### Work item:
Report the number of lines below in which the word "absolute" occurs. Nothing else is needed.

---

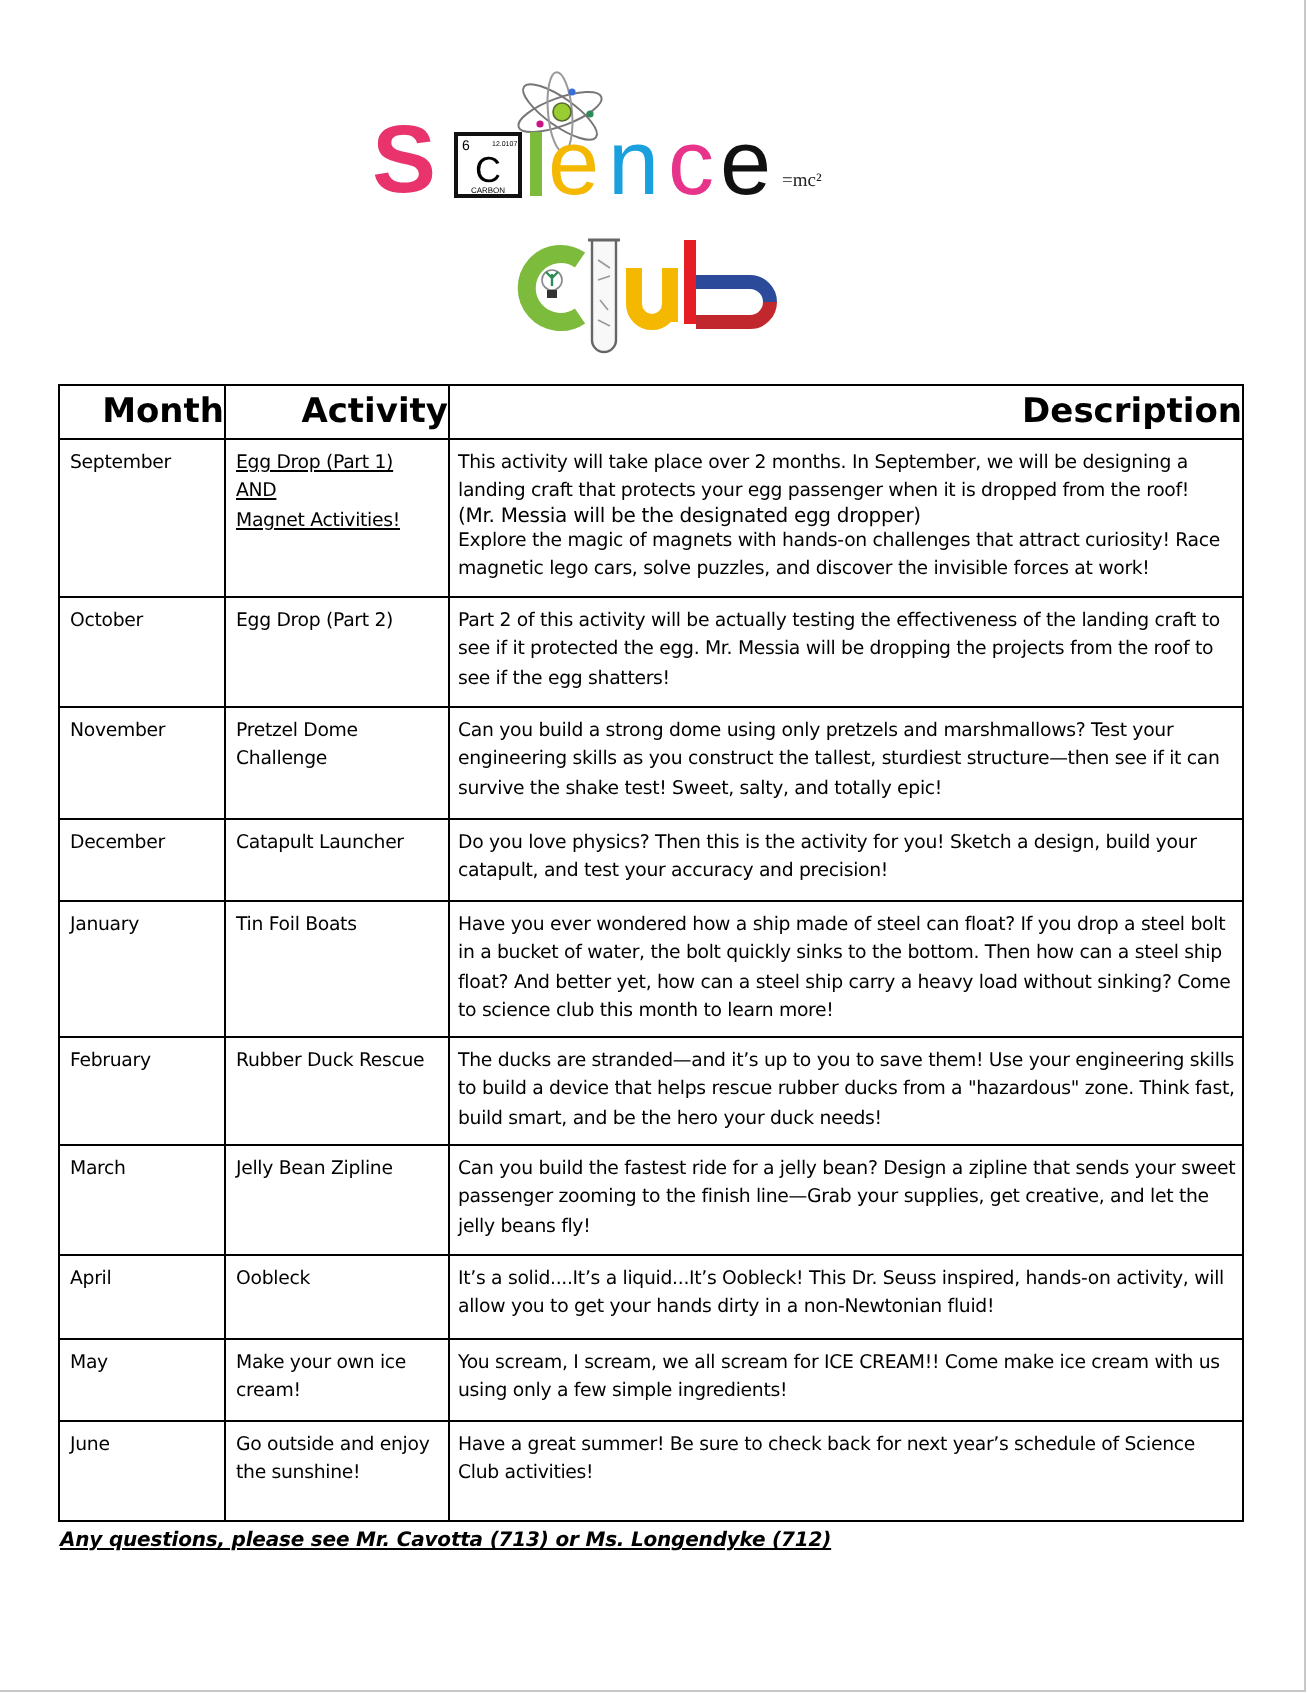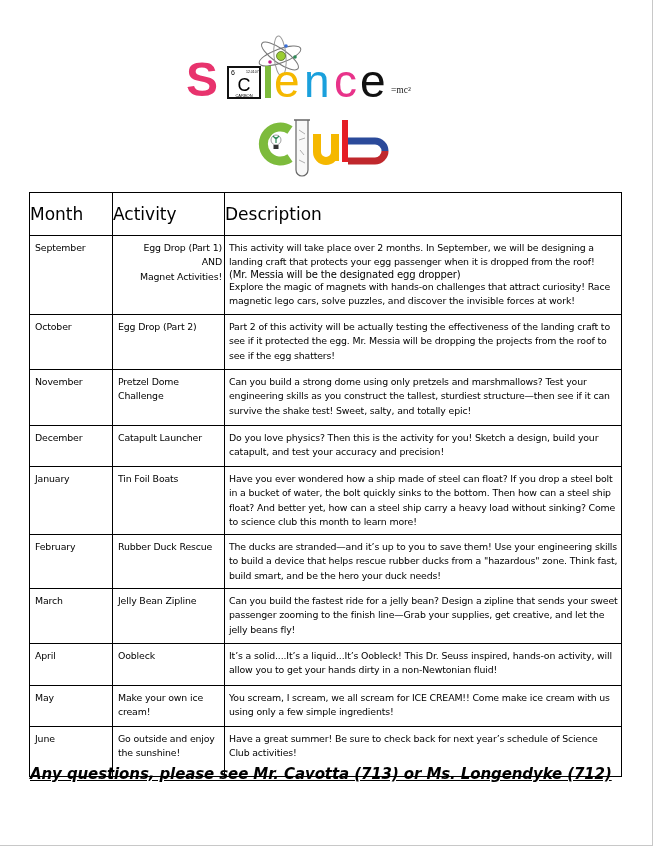--- a/index.html
+++ b/index.html
@@ -27,8 +27,8 @@
       letter-spacing: -0.15px;
     }
     .schedule th {
-      font-size: 17px; font-weight: normal; text-align: left; vertical-align: middle;
-      height: 43px; letter-spacing: 0;
+      font-size: 17px; font-weight: bold; text-align: right; vertical-align: middle;
+      height: 27px; letter-spacing: 0;
     }
     .col-month { width: 83px; }
     .col-activity { width: 112px; }

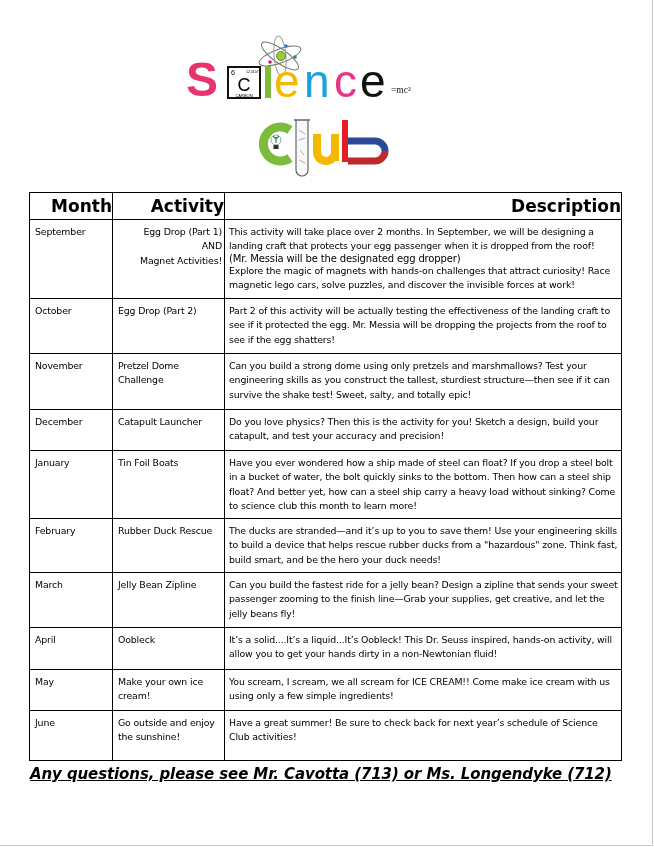--- a/index.html
+++ b/index.html
@@ -35,7 +35,7 @@
     .col-desc { width: 397px; }
     .schedule td.month { padding: 5px 0 0 5px; }
     .schedule td.activity { padding: 5px 2px 0 5px; }
-    .schedule td.activity.centered { text-align: right; }
+    .schedule td.activity.centered { text-align: left; text-decoration: underline; }
     .schedule td.desc { padding: 5px 3px 2px 4px; }
     .small-note { font-size: 10px; line-height: 10px; display: block; }
 

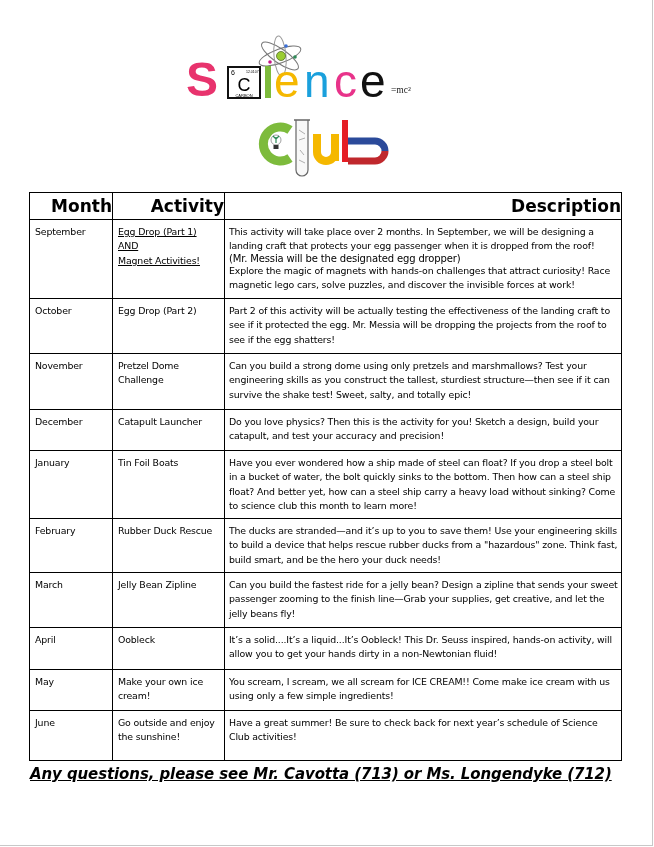--- a/index.html
+++ b/index.html
@@ -53,7 +53,7 @@
     
     .contact-line {
       position: absolute; left: 30px; top: 765px;
-      font-family: "DejaVu Sans", sans-serif; font-size: 15px; font-weight: bold;
+      font-family: "DejaVu Sans", sans-serif; font-size: 10px; font-weight: bold;
       font-style: italic; text-decoration: underline; letter-spacing: -0.1px;
     }
     .emails {

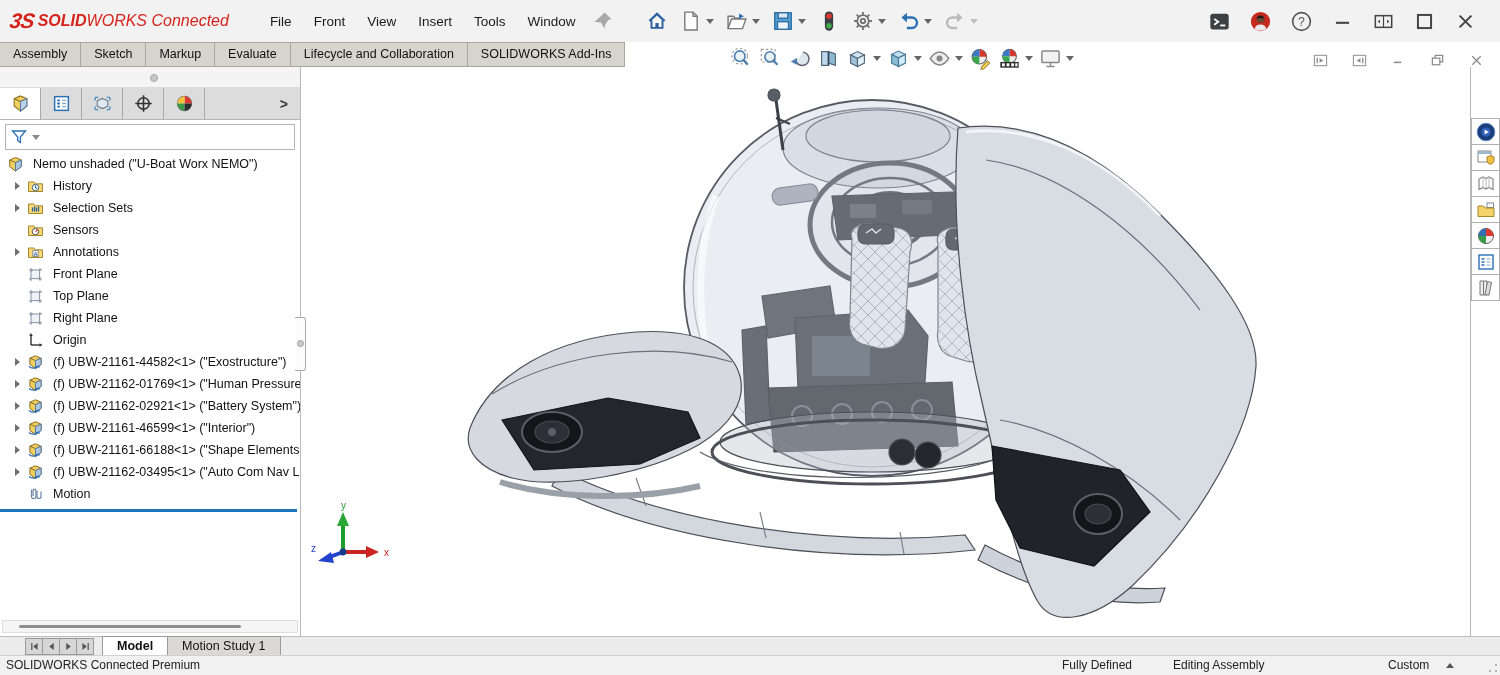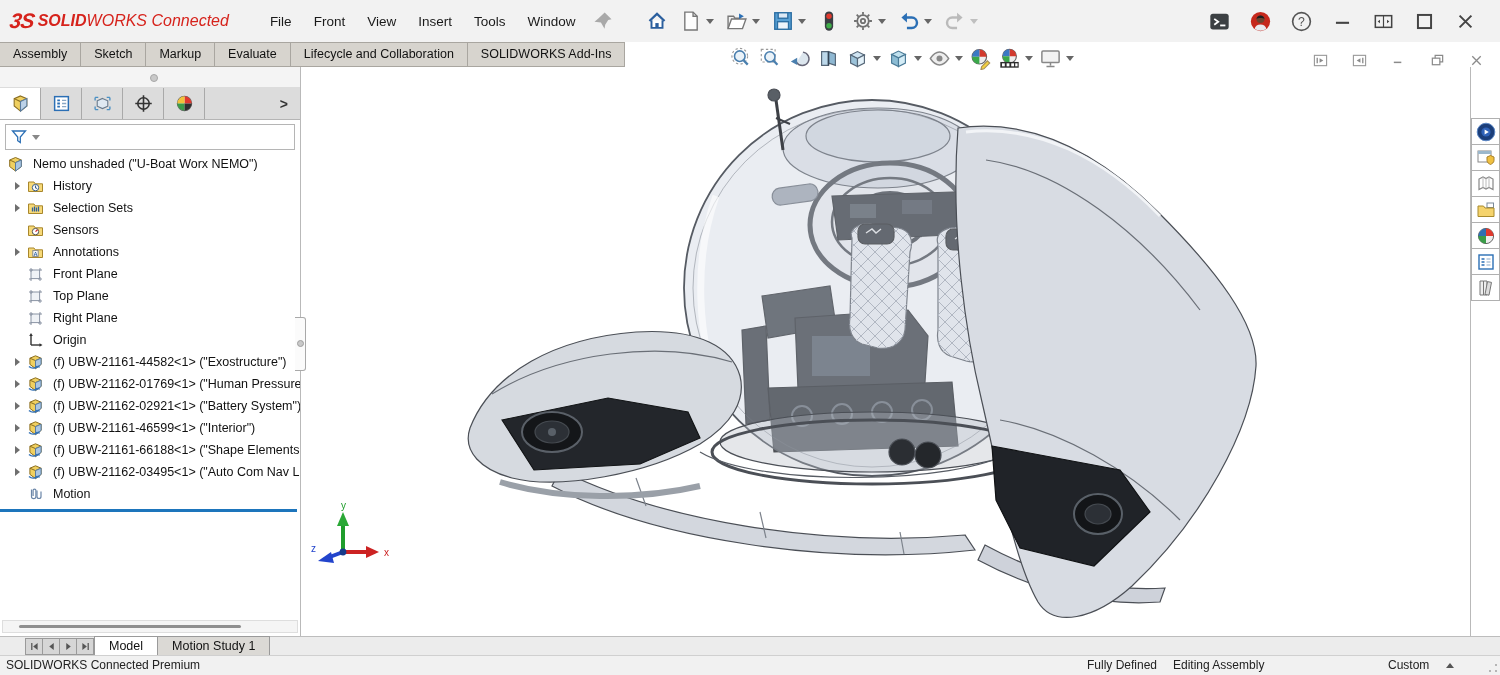--- a/index.html
+++ b/index.html
@@ -86,7 +86,7 @@
           display:flex;align-items:center;justify-content:center;}
   .navbtn svg{width:9px;height:9px;}
   .mtab{padding:0 14px;height:18px;line-height:18px;border:1px solid #9a9a9a;white-space:nowrap;}
-  .mtab.active{background:#fff;font-weight:normal;border-bottom-color:#fff;}
+  .mtab.active{background:#fff;font-weight:bold;margin-left:8px;border-bottom-color:#fff;}
   .mtab.inactive{background:#dbd9d5;margin-left:-1px;}
   .statusbar{position:absolute;left:0;right:0;bottom:0;height:19px;background:#f1f1f1;
              border-top:1px solid #d0d0d0;font-size:12px;color:#222;}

---

### Exercise result:
2